Тогда Малянов тоже схлебнул одним глотком. Этого мгновения он ждал столько лет — а теперь молчал, не продавить было слов. Студень в голове загустел еще пуще. Но предохранительные заслонки стояли несокрушимо; Малянов хотел — и не мог. Не мог.
— Именно вы… — медленно сказал Глухов. — Я еще тогда подумал, что это должны быть именно вы…
Малянов молчал.
— Ведь в нашей странной компании вы — уникальная фигура.
— Вот уж нет! — вырвалось у Малянова.
— Вот уж да. Вам это не приходило в голову? Вашему другу это тоже не пришло в голову, иначе он вынужден был бы как-то скорректировать свою теорию. А все так просто и так… настораживающе. Думаю — только не обижайтесь на меня, пожалуйста, — чтобы заметить очевидную, но… не имеющую к точным наукам деталь, он был слишком бесчеловечен.
— Фил — самый добрый и отзывчивый человек, какого я знал… — Малянов вздрогнул. — То есть знаю.
— Возможно. Хотя я сказал бы это не про него, а про… вас. Но не будем сейчас об этом. Посмотрите. Он одинок. И когда эти всемогущие, или это всемогущее, или скажите, как хотите… его бьют — то бьют только его. Вайнгартен. Жена, дети. Но когда его бьют — бьют только его. Захар. Те, кого он, так сказать, любил, — Глухов скривился иронически, а потом подлил себе из банки, — используются исключительно как внешний раздражающий фактор. Наравне с прочими. Что женщины, что прыщи… Фактически бьют только его. Теперь я. Не совсем одинок. Но когда меня били — били только меня. Пока я не познакомился с вами, мне и в голову не приходило, что тем, кто рядом со мной, что-то грозит. Именно после трагедии с вашим сыном я стал сам не свой… принялся все кругом выжигать со страху… а ведь, насколько я помню, и вашу супругу пытались как-то…
По лицу Малянова прошла тень, Глухов всполошенно взмахнул руками — и едва не опрокинул ополовиненную банку; теперь он мусолил в пальцах уже не стопку, а всю банку сразу.
— Простите, если я вам напомнил!..
— Ничего, Владлен, ничего.
— Я хотел сказать лишь, что вы — единственный, кого били косвенно. Опосредованно. Кого мучили не лично, а муками близких. И только тем и сломали.
Малянов покрутил головой и вдруг жалко улыбнулся.

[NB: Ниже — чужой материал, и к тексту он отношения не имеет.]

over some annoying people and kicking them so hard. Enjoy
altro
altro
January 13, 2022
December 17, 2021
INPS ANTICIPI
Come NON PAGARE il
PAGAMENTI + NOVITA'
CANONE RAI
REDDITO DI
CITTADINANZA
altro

— Давайте-ка, Владлен, прервемся на минутку и всосем со скворчанием, — попросил он. Глухов внимательно посмотрел на него хмельными, безумными глазами и произнес:
— Конечно.
Они всосали. Но, едва продышавшись и прокашлявшись, Глухов сказал негромко, но так напряженно, что казалось, горло у него готово взорваться:
— Не кажется ли вам, уважаемый Дмитрий… Чтобы так точно отличить, кого нужно ломать болезненной сыпью, шаровыми молниями и ужасными пришельцами, от того, кого нужно ломать угрозой здоровью ребенка, это ваше Мироздание… эти ни черта не смыслящие дохлые атомы и кванты… слишком уж хорошо понимают, что такое любовь?
Попадание было математически точным. Малянова заколотило.